→ TASK PROMPT: Reproduce each of the following records line for line, without any changes.

Stored data entries
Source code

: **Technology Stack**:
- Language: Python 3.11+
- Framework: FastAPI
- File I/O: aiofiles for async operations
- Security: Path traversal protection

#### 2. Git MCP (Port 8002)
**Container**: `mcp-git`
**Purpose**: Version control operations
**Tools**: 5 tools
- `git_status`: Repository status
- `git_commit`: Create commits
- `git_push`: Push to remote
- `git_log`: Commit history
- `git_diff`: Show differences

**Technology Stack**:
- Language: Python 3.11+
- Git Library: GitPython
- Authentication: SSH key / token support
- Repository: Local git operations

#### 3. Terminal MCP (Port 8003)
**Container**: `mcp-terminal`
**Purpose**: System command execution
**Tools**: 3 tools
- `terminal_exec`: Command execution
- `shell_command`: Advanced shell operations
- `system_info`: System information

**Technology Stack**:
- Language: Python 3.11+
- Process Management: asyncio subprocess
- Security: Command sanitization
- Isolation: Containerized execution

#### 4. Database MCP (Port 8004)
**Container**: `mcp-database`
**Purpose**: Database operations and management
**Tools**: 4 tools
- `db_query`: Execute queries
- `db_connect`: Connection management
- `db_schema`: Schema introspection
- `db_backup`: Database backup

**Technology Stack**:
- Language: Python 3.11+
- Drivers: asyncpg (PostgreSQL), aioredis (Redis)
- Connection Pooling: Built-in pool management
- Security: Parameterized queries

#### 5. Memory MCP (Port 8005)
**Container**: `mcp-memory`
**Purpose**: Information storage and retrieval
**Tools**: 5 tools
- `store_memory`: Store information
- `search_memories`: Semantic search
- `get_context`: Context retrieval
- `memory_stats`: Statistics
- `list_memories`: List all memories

→ FINAL ANSWER:
Source code

: **Technology Stack**:
- Language: Python 3.11+
- Framework: FastAPI
- File I/O: aiofiles for async operations
- Security: Path traversal protection

#### 2. Git MCP (Port 8002)
**Container**: `mcp-git`
**Purpose**: Version control operations
**Tools**: 5 tools
- `git_status`: Repository status
- `git_commit`: Create commits
- `git_push`: Push to remote
- `git_log`: Commit history
- `git_diff`: Show differences

**Technology Stack**:
- Language: Python 3.11+
- Git Library: GitPython
- Authentication: SSH key / token support
- Repository: Local git operations

#### 3. Terminal MCP (Port 8003)
**Container**: `mcp-terminal`
**Purpose**: System command execution
**Tools**: 3 tools
- `terminal_exec`: Command execution
- `shell_command`: Advanced shell operations
- `system_info`: System information

**Technology Stack**:
- Language: Python 3.11+
- Process Management: asyncio subprocess
- Security: Command sanitization
- Isolation: Containerized execution

#### 4. Database MCP (Port 8004)
**Container**: `mcp-database`
**Purpose**: Database operations and management
**Tools**: 4 tools
- `db_query`: Execute queries
- `db_connect`: Connection management
- `db_schema`: Schema introspection
- `db_backup`: Database backup

**Technology Stack**:
- Language: Python 3.11+
- Drivers: asyncpg (PostgreSQL), aioredis (Redis)
- Connection Pooling: Built-in pool management
- Security: Parameterized queries

#### 5. Memory MCP (Port 8005)
**Container**: `mcp-memory`
**Purpose**: Information storage and retrieval
**Tools**: 5 tools
- `store_memory`: Store information
- `search_memories`: Semantic search
- `get_context`: Context retrieval
- `memory_stats`: Statistics
- `list_memories`: List all memories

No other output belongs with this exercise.